作者: 可爱的米呀 | 来源:发表于2021-01-24 12:49 被阅读0次

    《松弦馆琴谱序》云:琴之为道,和平玄解,出有入无,神而明之,存乎其人。古人以琴能涵养情性,导养神气,游心太玄,以明心见性,通身清明。圣人斫桐为琴,练丝为弦,故称丝桐。琴者乐之统也。众乐之中琴德最优,圣人制礼作乐以教万民。

    故《说文》曰:琴禁也,君子所以自禁制也。古之乐多矣,独于琴有禁之义,盖琴尚冲和大雅,静远澹逸,非清心不能尽其妙,非寡欲不能通其奥也。琴趣清雅,端由静境得之,音出自然,故终皈于道。

    夫琴养性之器也,圣人作乐以宣其气,而琴独以敛其性,得秋道焉。故其音贵清,而韵宜冷,可以悦已,非可以悦人。

提取的页面文本数据

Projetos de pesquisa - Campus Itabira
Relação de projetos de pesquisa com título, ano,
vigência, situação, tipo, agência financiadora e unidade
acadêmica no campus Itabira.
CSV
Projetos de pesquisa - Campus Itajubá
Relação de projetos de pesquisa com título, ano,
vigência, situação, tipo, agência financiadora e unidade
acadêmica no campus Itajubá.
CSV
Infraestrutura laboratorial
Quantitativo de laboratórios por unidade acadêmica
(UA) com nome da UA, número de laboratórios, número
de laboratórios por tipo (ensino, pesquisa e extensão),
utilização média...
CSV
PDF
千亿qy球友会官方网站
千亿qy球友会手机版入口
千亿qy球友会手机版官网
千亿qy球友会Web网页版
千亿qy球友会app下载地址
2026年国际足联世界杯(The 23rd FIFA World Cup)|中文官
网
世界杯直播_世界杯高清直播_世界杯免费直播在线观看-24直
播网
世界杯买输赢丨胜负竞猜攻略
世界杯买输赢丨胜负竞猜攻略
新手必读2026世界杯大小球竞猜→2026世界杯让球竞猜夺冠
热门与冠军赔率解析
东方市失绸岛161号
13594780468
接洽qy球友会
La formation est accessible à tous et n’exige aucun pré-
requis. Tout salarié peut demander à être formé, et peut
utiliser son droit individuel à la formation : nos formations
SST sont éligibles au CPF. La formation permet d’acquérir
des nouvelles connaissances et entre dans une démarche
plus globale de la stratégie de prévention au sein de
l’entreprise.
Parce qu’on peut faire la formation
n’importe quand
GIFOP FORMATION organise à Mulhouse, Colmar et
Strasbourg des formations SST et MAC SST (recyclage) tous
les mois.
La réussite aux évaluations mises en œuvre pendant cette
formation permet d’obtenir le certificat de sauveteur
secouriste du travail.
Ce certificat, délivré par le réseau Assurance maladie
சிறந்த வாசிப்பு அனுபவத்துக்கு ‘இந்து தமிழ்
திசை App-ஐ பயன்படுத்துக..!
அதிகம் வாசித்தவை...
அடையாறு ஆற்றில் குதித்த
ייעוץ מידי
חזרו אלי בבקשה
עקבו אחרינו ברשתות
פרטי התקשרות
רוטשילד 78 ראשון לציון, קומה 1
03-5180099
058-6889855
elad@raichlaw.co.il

> 任务 A: 请根据文本段落,说明为什么古代众多乐器中唯独琴有“禁”的含义,用一到三句话回答。
> 任务 B: 接着这篇论琴道的短文最后一句往下续写。

> 最终答案 A: 因为琴崇尚冲和大雅、静远澹逸,不清心就不能尽其妙,不寡欲就不能通其奥,所以唯独琴有“禁”的含义,即君子借以自我禁制。

> 最终答案 B:
    藉弦上之音,发弦外之趣,超乎象外,得其寰中,故乐者天地之序,中和之纪,人情之所不能免也。琴者天地之正音,修身理性,返璞归真,可以养浩然正气,兴礼乐诗风也。

    中国的古琴,在汉魏就已经被作为一种“以琴载道”的道器,

    早已成为睿智、敏慧、文德积萃的象征。

    琴教”理念经汉魏、历唐宋直至明清,一直是教化人心、提高素质、充实涵养、开悟智慧、操练敏锐、升华境界、完善人生的一条既迂回曲折、又别具洞天的“乐教”之道。

    古琴是“贤人君子”之器、一直就不是演艺乐器

    民国时彭祉卿在《今虞琴刊》中也写到:

    “琴这个东西,说它是音乐可以,说它不是音乐也可以;因为向来弹琴的人,就不肯把琴看作一种艺术;说它是合乎道的,应该拿来修身理性,导养延年的

    唐白居易琴诗曰:

    “本性好丝桐,尘机闻即空;

    一声来耳里,万事离心中。”

    “七弦为益友,两耳是知音;

    心静即声淡,其间无古今。”

    古琴的历史非常悠久。先秦文献即有古琴的记载,“昔者舜作五弦之琴,以歌南风”(《礼记》)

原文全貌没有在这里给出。